Saved data entries:
-- -- --

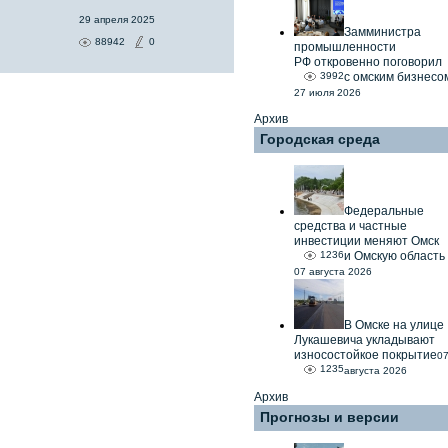
29 апреля 2025
Замминистра
88942
0
промышленности
РФ откровенно поговорил
3992
с омским бизнесо
27 июля 2026
Архив
Городская среда
Федеральные
средства и частные
инвестиции меняют Омск
1236
и Омскую область
07 августа 2026
В Омске на улице
Лукашевича укладывают
износостойкое покрытие
0
1235
августа 2026
Архив
Прогнозы и версии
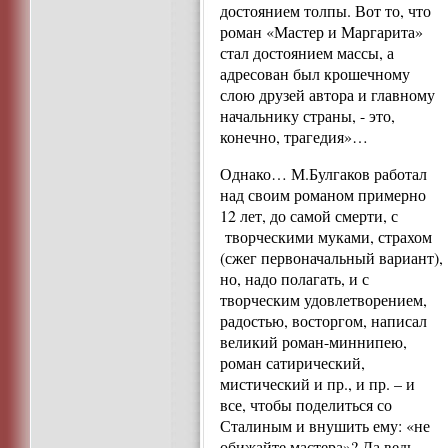
достоянием толпы. Вот то, что
роман «Мастер и Маргарита»
стал достоянием массы, а
адресован был крошечному
слою друзей автора и главному
начальнику страны, - это,
конечно, трагедия»…
Однако… М.Булгаков работал
над своим романом примерно
12 лет, до самой смерти, с
творческими муками, страхом
(сжег первоначальный вариант),
но, надо полагать, и с
творческим удовлетворением,
радостью, восторгом, написал
великий роман-миннипею,
роман сатирический,
мистический и пр., и пр. – и
все, чтобы поделиться со
Сталиным и внушить ему: «не
обижайте мастера»? Да ведь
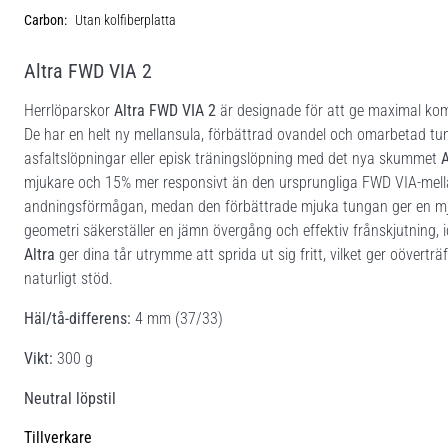
Carbon:
Utan kolfiberplatta
Altra FWD VIA 2
Herrlöparskor
Altra FWD VIA 2
är designade för att ge maximal komf
De har en helt ny mellansula, förbättrad ovandel och omarbetad tu
asfaltslöpningar eller episk träningslöpning med det nya skummet
mjukare och 15% mer responsivt än den ursprungliga FWD VIA-mella
andningsförmågan, medan den förbättrade mjuka tungan ger en mju
geometri säkerställer en jämn övergång och effektiv frånskjutning, 
Altra
ger dina tår utrymme att sprida ut sig fritt, vilket ger oöver
naturligt stöd.
Häl/tå-differens:
4 mm (37/33)
Vikt:
300 g
Neutral löpstil
Tillverkare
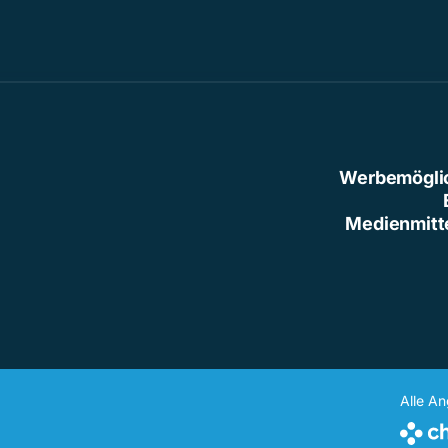
Werbemögli
Medienmitt
Alle A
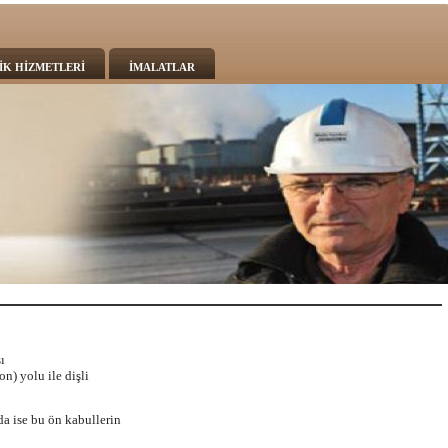
İK HİZMETLERİ
İMALATLAR
ı
n) yolu ile dişli
da ise bu ön kabullerin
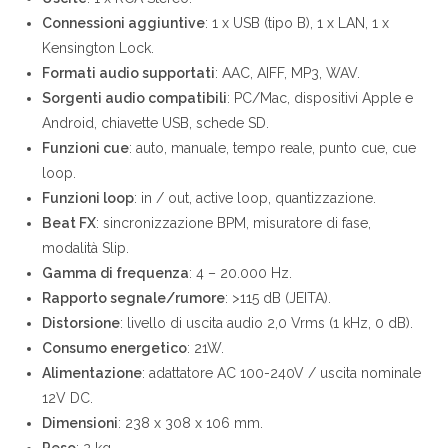
Connessioni aggiuntive
: 1 x USB (tipo B), 1 x LAN, 1 x
Kensington Lock.
Formati audio supportati
: AAC, AIFF, MP3, WAV.
Sorgenti audio compatibili
: PC/Mac, dispositivi Apple e
Android, chiavette USB, schede SD.
Funzioni cue
: auto, manuale, tempo reale, punto cue, cue
loop.
Funzioni loop
: in / out, active loop, quantizzazione.
Beat FX
: sincronizzazione BPM, misuratore di fase,
modalità Slip.
Gamma di frequenza
: 4 – 20.000 Hz.
Rapporto segnale/rumore
: >115 dB (JEITA).
Distorsione
: livello di uscita audio 2,0 Vrms (1 kHz, 0 dB).
Consumo energetico
: 21W.
Alimentazione
: adattatore AC 100-240V / uscita nominale
12V DC.
Dimensioni
: 238 x 308 x 106 mm.
Peso
: 2 kg.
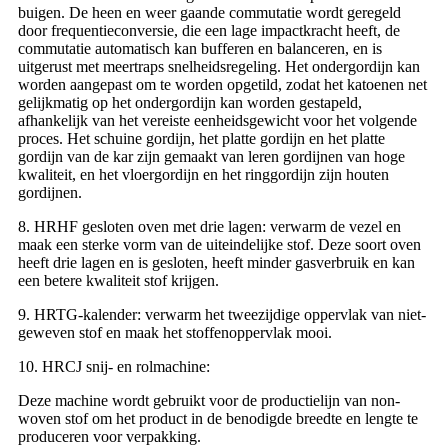
buigen. De heen en weer gaande commutatie wordt geregeld
door frequentieconversie, die een lage impactkracht heeft, de
commutatie automatisch kan bufferen en balanceren, en is
uitgerust met meertraps snelheidsregeling. Het ondergordijn kan
worden aangepast om te worden opgetild, zodat het katoenen net
gelijkmatig op het ondergordijn kan worden gestapeld,
afhankelijk van het vereiste eenheidsgewicht voor het volgende
proces. Het schuine gordijn, het platte gordijn en het platte
gordijn van de kar zijn gemaakt van leren gordijnen van hoge
kwaliteit, en het vloergordijn en het ringgordijn zijn houten
gordijnen.
8. HRHF gesloten oven met drie lagen: verwarm de vezel en
maak een sterke vorm van de uiteindelijke stof. Deze soort oven
heeft drie lagen en is gesloten, heeft minder gasverbruik en kan
een betere kwaliteit stof krijgen.
9. HRTG-kalender: verwarm het tweezijdige oppervlak van niet-
geweven stof en maak het stoffenoppervlak mooi.
10. HRCJ snij- en rolmachine:
Deze machine wordt gebruikt voor de productielijn van non-
woven stof om het product in de benodigde breedte en lengte te
produceren voor verpakking.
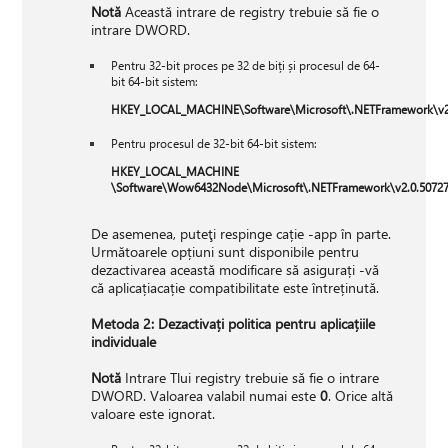
Notă
Această intrare de registry trebuie să fie o
intrare DWORD.
Pentru 32-bit proces pe 32 de biți și procesul de 64-
bit 64-bit sistem:
HKEY_LOCAL_MACHINE\Software\Microsoft\.NETFramework\v2.
Pentru procesul de 32-bit 64-bit sistem:
HKEY_LOCAL_MACHINE
\Software\Wow6432Node\Microsoft\.NETFramework\v2.0.50727
De asemenea, puteţi respinge cație -app în parte.
Următoarele opțiuni sunt disponibile pentru
dezactivarea această modificare să asigurați -vă
că aplicațiacație compatibilitate este întreținută.
Metoda 2: Dezactivați politica pentru aplicațiile
individuale
Notă
Intrare Tlui registry trebuie să fie o intrare
DWORD. Valoarea valabil numai este
0
. Orice altă
valoare este ignorat.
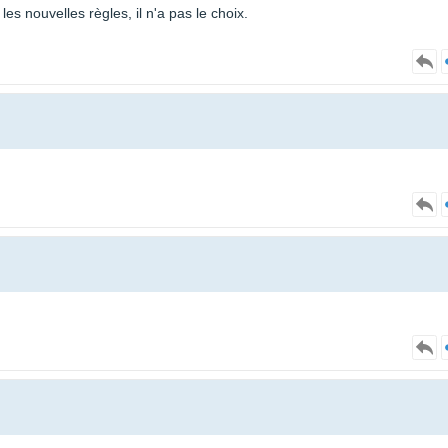
les nouvelles règles, il n'a pas le choix.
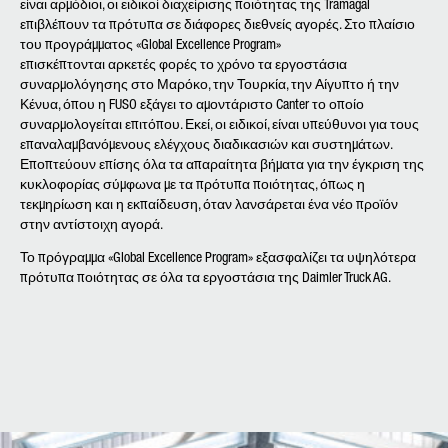
είναι αρμόδιοι, οι ειδικοί διαχείρισης ποιότητας της Tramagal
επιβλέπουν τα πρότυπα σε διάφορες διεθνείς αγορές. Στο πλαίσιο
του προγράμματος «Global Excellence Program»
επισκέπτονται αρκετές φορές το χρόνο τα εργοστάσια
συναρμολόγησης στο Μαρόκο, την Τουρκία, την Αίγυπτο ή την
Κένυα, όπου η FUSO εξάγει το αμοντάριστο Canter το οποίο
συναρμολογείται επιτόπου. Εκεί, οι ειδικοί, είναι υπεύθυνοι για τους
επαναλαμβανόμενους ελέγχους διαδικασιών και συστημάτων.
Εποπτεύουν επίσης όλα τα απαραίτητα βήματα για την έγκριση της
κυκλοφορίας σύμφωνα με τα πρότυπα ποιότητας, όπως η
τεκμηρίωση και η εκπαίδευση, όταν λανσάρεται ένα νέο προϊόν
στην αντίστοιχη αγορά.
Το πρόγραμμα «Global Excellence Program» εξασφαλίζει τα υψηλότερα
πρότυπα ποιότητας σε όλα τα εργοστάσια της Daimler Truck AG.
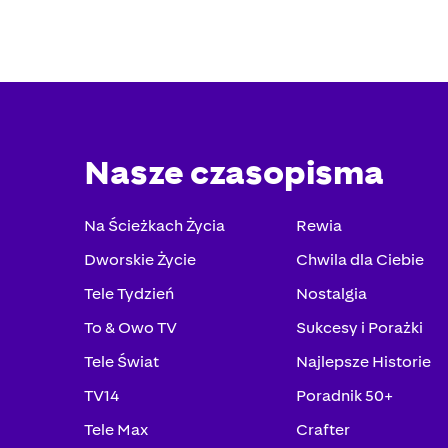
Nasze czasopisma
Na Ścieżkach Życia
Rewia
Dworskie Życie
Chwila dla Ciebie
Tele Tydzień
Nostalgia
To & Owo TV
Sukcesy i Porażki
Tele Świat
Najlepsze Historie
TV14
Poradnik 50+
Tele Max
Crafter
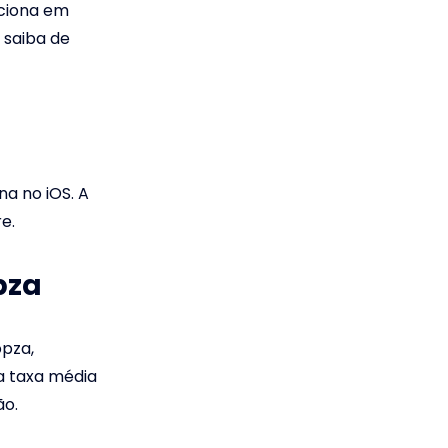
nciona em
 saiba de
a no iOS. A
e.
pza
opza,
a taxa média
ão.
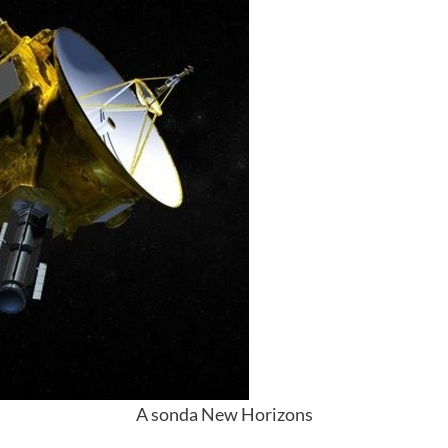
A sonda New Horizons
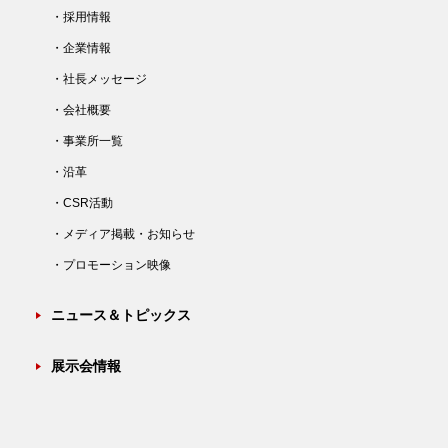
・採用情報
・企業情報
・社長メッセージ
・会社概要
・事業所一覧
・沿革
・CSR活動
・メディア掲載・お知らせ
・プロモーション映像
ニュース＆トピックス
展示会情報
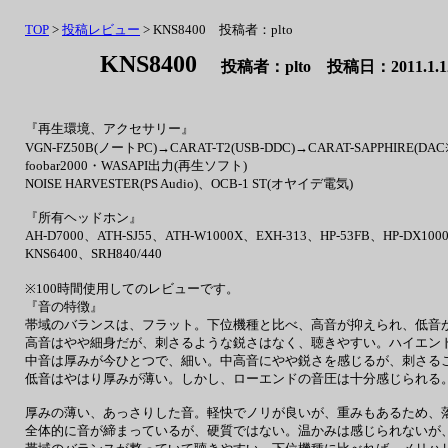
TOP
>
投稿レビュー
> KNS8400 投稿者：plto
KNS8400
投稿者：plto 投稿日：2011.1.1
『再生環境、アクセサリー』
VGN-FZ50B(ノートPC)→CARAT-T2(USB-DDC)→CARAT-SAPPHIRE(D
foobar2000・WASAPI出力(再生ソフト)
NOISE HARVESTER(PS Audio)、OCB-1 ST(オヤイデ電気)
『所有ヘッドホン』
AH-D7000、ATH-SJ55、ATH-W1000X、EXH-313、HP-53FB、HP-DX1000
KNS6400、SRH840/440
※100時間使用してのレビューです。
『音の特徴』
帯域のバランスは、フラット。下位機種と比べ、高音が抑えられ、低音
高音はやや細身だが、刺さるような鋭さはなく、聴きやすい。ハイエン
中音は厚みが今ひとつで、細い。中高音にやや鋭さを感じるが、刺さる
低音はやはり厚みが薄い。しかし、ローエンドの音圧は十分感じられる
厚みの薄い、あっさりした音。軽快でノリが良いが、重みもあるため、
全体的に音が締まっているが、硬質ではない。温かみは感じられないが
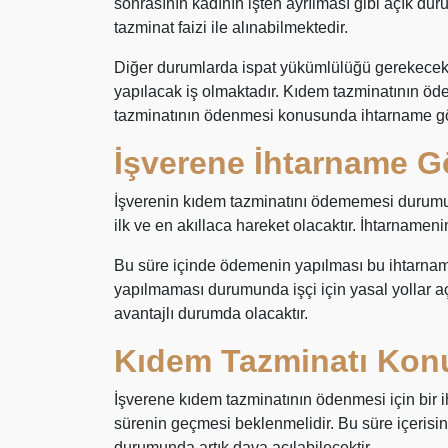
sonrasının kadının işten ayrılması gibi açık d
tazminat faizi ile alınabilmektedir.
Diğer durumlarda ispat yükümlülüğü gerekecekti
yapılacak iş olmaktadır. Kıdem tazminatının ö
tazminatının ödenmesi konusunda ihtarname gö
İşverene İhtarname G
İşverenin kıdem tazminatını ödememesi durumu
ilk ve en akıllaca hareket olacaktır. İhtarnameni
Bu süre içinde ödemenin yapılması bu ihtarnam
yapılmaması durumunda işçi için yasal yollar aç
avantajlı durumda olacaktır.
Kıdem Tazminatı Kon
İşverene kıdem tazminatının ödenmesi için bir i
sürenin geçmesi beklenmelidir. Bu süre içerisi
durumunda artık dava açılabilecektir.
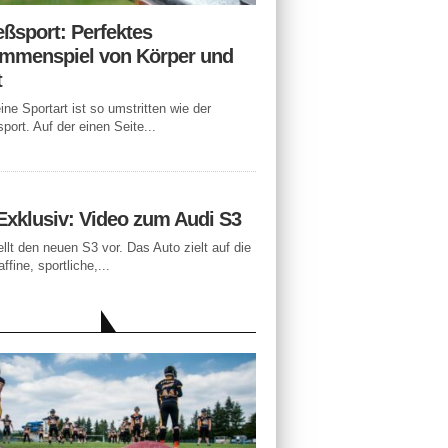
eßsport: Perfektes
mmenspiel von Körper und
t
ne Sportart ist so umstritten wie der
port. Auf der einen Seite...
Exklusiv: Video zum Audi S3
ellt den neuen S3 vor. Das Auto zielt auf die
ffine, sportliche,...
LLE BEITRÄGE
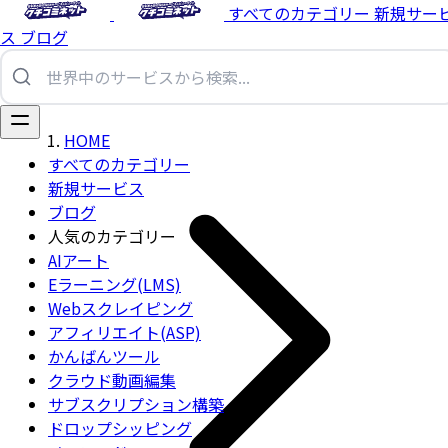
すべてのカテゴリー
新規サー
ス
ブログ
HOME
すべてのカテゴリー
新規サービス
ブログ
人気のカテゴリー
AIアート
Eラーニング(LMS)
Webスクレイピング
アフィリエイト(ASP)
かんばんツール
クラウド動画編集
サブスクリプション構築
ドロップシッピング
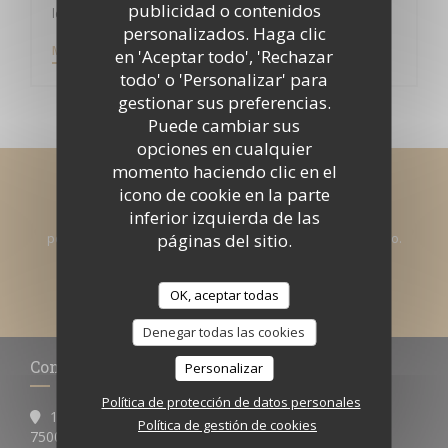
publicidad o contenidos
le jardin des délices
personalizados. Haga clic
((ABRE EN UNA NUEVA VENTANA))
MIRA EL ARTICULO DE PRENSA
en 'Aceptar todo', 'Rechazar
todo' o 'Personalizar' para
gestionar sus preferencias.
Puede cambiar sus
opciones en cualquier
momento haciendo clic en el
Manténgase al día
*
icono de cookie en la parte
inferior izquierda de las
Suscríbase a nuestro boletín para recibir comunicaciones
páginas del sitio.
personalizadas y ofertas de marketing por correo electrónico.
SUSCRIBIRSE
OK, aceptar todas
Denegar todas las cookies
Contacto
Personalizar
Política de protección de datos personales
10 rue du roi de sicile
Política de gestión de cookies
((abre en una nueva ventana))
75004 paris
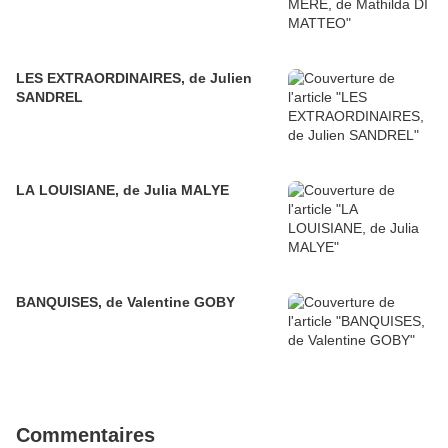
LES EXTRAORDINAIRES, de Julien
SANDREL
LA LOUISIANE, de Julia MALYE
BANQUISES, de Valentine GOBY
Commentaires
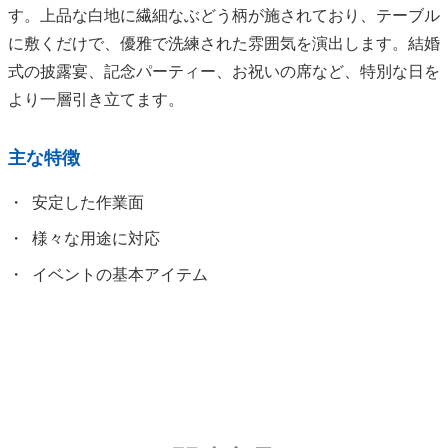
す。上品な白地に繊細なぶどう柄が施されており、テーブル
に敷くだけで、優雅で洗練された雰囲気を演出します。結婚
式の披露宴、記念パーティー、お祝いの席など、特別な日を
より一層引き立てます。
主な特徴
安定した作業面
様々な用途に対応
イベントの基本アイテム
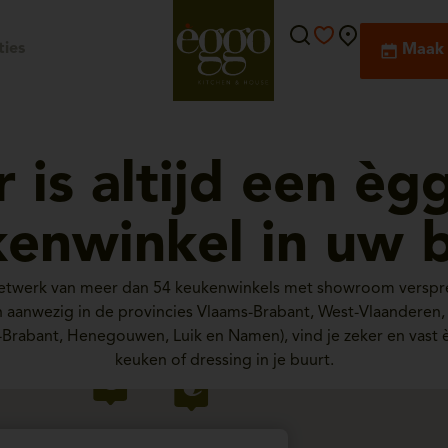
ies
Maak 
r is altijd een èg
enwinkel in uw 
netwerk van meer dan 54 keukenwinkels met showroom verspre
ijn aanwezig in de provincies Vlaams-Brabant, West-Vlaanderen
-Brabant, Henegouwen, Luik en Namen), vind je zeker en vast 
keuken of dressing in je buurt.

-- -- --

Work order — Only the lines from the start of the records above through the line containing "стал достоянием массы, а" should be returned, exactly and with both ends, please; the pictures stay out.

Solution to the problem —
29 апреля 2025
Замминистра
88942
0
промышленности
РФ откровенно поговорил
3992
с омским бизнесо
27 июля 2026
Архив
Городская среда
Федеральные
средства и частные
инвестиции меняют Омск
1236
и Омскую область
07 августа 2026
В Омске на улице
Лукашевича укладывают
износостойкое покрытие
0
1235
августа 2026
Архив
Прогнозы и версии
достоянием толпы. Вот то, что
роман «Мастер и Маргарита»
стал достоянием массы, а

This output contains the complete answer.